→ **WHAT YOU ARE ASKED TO DO**: Return each line of the records below that contains the word "QuoJS".

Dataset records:

Segment Open

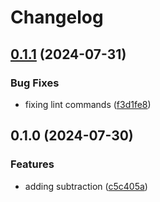 # Changelog

## [0.1.1](https://github.com/ksanchezq17/release-please-test/compare/v0.1.0...v0.1.1) (2024-07-31)


### Bug Fixes

* fixing lint commands ([f3d1fe8](https://github.com/ksanchezq17/release-please-test/commit/f3d1fe8ee15d6a324bbb4f801bb917502f622c4c))

## 0.1.0 (2024-07-30)


### Features

* adding subtraction ([c5c405a](https://github.com/ksanchezq17/release-please-test/commit/c5c405ab6cee40c977ab4a8a0fac6f24a72d7e77))
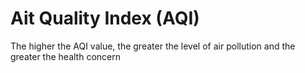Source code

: # Ait Quality Index (AQI)

The higher the AQI value, the greater the level of air pollution and the greater the health concern
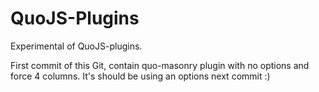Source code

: QuoJS-Plugins
=============


Experimental of QuoJS-plugins.

First commit of this Git, contain quo-masonry plugin with no options and force
4 columns. It's should be using an options next commit :)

Segment Closed

→ **PROBLEM SOLUTION**:
: QuoJS-Plugins
Experimental of QuoJS-plugins.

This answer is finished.